La gauche se montre embarrassée pour s'opposer à Sarkozy. Cela se comprend, car elle lui a préparé le terrain. Daniel Vaillant entre autres, le prédécesseur socialiste de Sarkozy au ministère de l'Intérieur, explique que celui-ci n'est qu'un copieur, mieux, que lui, Vaillant, a contribué à enfanter ces lois qui permettent à son successeur de plastronner.

Jack Lang se vante, lui, d'avoir été partisan de la fermeture de Sangatte, ce qui permet à Sarkozy d'ironiser en lui demandant : pourquoi ne l'a-t-il pas fait ?

Emmanuel Valls, maire socialiste d'Evry a reçu chaleureusement le ministre de l'Intérieur dans sa ville - mieux sans doute qu'il n'a reçu les travailleurs de l'usine LU située sur le territoire de cette commune qui luttaient contre les licenciements, du temps du gouvernement Jospin. Cette prétendue gauche n'a pas tort de revendiquer la paternité de la politique sécuritaire de la droite. Les mesures qui figuraient dans la " loi de sécurité quotidienne " votée fin 2001 par la gauche se distinguaient peu de celles qui figurent dans la loi Sarkozy. Dans ce festival de veulerie de l'actuelle opposition parlementaire, il faut ajouter son appel au vote pour Chirac lors du deuxième tour. Cela permet à Sarkozy de dire que finalement ceux qui contestent sa politique à l'Assemblée lui ont servi de marche-pied.
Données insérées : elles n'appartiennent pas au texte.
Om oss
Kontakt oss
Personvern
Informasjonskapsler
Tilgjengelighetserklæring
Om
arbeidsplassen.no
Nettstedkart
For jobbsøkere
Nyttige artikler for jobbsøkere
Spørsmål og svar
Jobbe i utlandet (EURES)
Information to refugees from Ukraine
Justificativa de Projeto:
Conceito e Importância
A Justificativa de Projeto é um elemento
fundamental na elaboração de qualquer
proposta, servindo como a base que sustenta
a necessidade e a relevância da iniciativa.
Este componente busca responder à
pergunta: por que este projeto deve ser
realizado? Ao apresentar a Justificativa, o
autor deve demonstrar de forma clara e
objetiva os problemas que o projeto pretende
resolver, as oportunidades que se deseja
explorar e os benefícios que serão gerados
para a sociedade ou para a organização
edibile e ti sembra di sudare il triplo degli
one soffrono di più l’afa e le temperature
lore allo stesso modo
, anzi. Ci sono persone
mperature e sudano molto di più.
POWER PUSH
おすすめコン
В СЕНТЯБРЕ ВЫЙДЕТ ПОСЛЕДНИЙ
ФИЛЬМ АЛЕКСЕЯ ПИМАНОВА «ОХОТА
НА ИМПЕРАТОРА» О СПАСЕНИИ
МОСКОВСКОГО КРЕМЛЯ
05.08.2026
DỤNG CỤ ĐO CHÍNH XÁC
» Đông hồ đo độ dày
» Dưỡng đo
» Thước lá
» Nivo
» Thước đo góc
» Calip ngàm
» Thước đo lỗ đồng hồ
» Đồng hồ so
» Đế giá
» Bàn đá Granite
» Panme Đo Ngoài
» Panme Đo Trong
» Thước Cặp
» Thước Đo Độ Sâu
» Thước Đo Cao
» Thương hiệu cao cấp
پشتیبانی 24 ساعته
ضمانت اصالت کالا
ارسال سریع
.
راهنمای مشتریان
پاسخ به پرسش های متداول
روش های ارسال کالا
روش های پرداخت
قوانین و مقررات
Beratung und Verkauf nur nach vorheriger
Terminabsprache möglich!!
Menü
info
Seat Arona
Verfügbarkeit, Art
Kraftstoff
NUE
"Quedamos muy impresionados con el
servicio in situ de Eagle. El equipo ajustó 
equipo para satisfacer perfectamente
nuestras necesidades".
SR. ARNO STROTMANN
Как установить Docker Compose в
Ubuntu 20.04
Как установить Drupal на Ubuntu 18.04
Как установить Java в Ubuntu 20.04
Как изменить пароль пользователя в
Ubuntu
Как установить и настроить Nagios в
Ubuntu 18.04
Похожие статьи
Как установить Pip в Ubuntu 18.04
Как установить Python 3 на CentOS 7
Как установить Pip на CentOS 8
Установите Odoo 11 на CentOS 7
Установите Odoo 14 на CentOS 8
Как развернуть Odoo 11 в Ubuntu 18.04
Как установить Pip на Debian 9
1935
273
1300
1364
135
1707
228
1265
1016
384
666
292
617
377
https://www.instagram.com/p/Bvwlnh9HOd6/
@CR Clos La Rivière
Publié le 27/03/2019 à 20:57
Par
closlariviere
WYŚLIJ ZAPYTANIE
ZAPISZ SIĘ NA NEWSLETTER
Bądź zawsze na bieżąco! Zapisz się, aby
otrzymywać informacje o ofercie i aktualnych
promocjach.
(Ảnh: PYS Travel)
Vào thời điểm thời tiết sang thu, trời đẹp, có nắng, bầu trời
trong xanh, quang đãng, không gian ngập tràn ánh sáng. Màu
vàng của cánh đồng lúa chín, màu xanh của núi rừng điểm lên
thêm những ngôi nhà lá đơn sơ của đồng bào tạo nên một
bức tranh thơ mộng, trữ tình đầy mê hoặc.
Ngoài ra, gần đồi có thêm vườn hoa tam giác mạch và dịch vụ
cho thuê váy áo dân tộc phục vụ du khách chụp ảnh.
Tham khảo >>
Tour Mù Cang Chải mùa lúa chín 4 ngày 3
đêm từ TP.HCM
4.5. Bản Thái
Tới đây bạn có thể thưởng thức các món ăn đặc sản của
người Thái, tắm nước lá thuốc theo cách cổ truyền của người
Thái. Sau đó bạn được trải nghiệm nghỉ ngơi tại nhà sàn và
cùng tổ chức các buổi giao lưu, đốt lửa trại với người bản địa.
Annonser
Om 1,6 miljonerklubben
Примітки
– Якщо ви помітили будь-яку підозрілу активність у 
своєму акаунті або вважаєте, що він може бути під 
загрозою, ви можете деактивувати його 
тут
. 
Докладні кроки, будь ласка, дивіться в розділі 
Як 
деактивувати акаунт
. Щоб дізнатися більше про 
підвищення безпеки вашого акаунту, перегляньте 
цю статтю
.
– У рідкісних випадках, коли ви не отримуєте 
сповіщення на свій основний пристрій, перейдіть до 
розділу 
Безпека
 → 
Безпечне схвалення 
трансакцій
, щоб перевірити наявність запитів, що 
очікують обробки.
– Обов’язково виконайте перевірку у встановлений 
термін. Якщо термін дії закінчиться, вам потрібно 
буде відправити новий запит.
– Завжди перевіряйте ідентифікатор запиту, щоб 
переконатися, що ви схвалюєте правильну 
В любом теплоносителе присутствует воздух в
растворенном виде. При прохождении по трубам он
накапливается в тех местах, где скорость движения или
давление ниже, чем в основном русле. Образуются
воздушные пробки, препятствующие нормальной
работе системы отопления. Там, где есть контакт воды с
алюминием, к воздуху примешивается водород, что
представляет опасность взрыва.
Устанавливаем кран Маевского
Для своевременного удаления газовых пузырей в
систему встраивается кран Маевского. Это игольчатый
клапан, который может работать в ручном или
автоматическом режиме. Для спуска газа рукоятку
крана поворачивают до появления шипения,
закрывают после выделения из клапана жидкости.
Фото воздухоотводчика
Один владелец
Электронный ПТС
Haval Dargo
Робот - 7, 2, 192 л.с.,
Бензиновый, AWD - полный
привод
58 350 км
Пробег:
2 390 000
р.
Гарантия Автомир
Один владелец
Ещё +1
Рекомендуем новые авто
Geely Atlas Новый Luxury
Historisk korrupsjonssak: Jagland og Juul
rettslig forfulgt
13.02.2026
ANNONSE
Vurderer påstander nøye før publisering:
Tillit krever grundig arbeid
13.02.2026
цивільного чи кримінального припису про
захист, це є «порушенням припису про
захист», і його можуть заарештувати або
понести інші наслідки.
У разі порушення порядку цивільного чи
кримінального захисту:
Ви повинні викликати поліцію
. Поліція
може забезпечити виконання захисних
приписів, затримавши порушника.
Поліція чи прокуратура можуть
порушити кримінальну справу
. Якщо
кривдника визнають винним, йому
On parlait, naguère, du risque de lepénisation des esprits, voulant dire par-là que la logique développée par les discours de Le Pen s'était banalisée dans l'opinion. Aujourd'hui, on assiste à la sarkozisation des esprits, à commencer par l'esprit de ces politiciens, et ça n'est pas mieux.

Cette gauche de pacotille nous dit qu'il n'y aurait rien d'autre à faire, car les questions soulevées par Sarkozy sont réelles. Elles sont sans doute réelles, bien que Sarkozy fasse tout pour en donner une image dramatisée, lui permettant de fabriquer sa propre image. Mais bien sûr qu'il y aurait une autre politique à proposer, réaliste, applicable rapidement.

Il faudrait éradiquer le chômage, en commençant par imposer au patronat qu'il cesse de l'alimenter par des licenciements collectifs en rafale. Il faudrait consacrer l'argent public au service public, et utiliser les sommes nécessaires à l'amélioration de l'accueil scolaire, en priorité dans les quartiers qui en ont un besoin urgent. Il faudrait consacrer l'argent nécessaire à la réhabilitation des logements populaires, à commencer par les logements sociaux.

Les sommes nécessaires sont importantes, car il faut rattraper des décennies de retard. Mais elles existent. Il faudrait tout d'abord cesser de distribuer des centaines de milliards au patronat, qui ne servent à rien d'autre qu'à enrichir les riches. Il faut en finir avec ce véritable détournement de fonds sociaux qui prive la collectivité des moyens les plus essentiels Et puis, pourquoi n'imposerait-on pas aux riches actionnaires qu'ils restituent à la collectivité l'argent qu'ils ont détourné ?

Cette orientation, on ne peut évidemment pas compter sur la droite pour la défendre. Mais on ne peut pas plus compter sur ses " opposants ". C'est pourtant la seule politique qui puisse réduire les problèmes que Sarkozy utilise pour se faire mousser.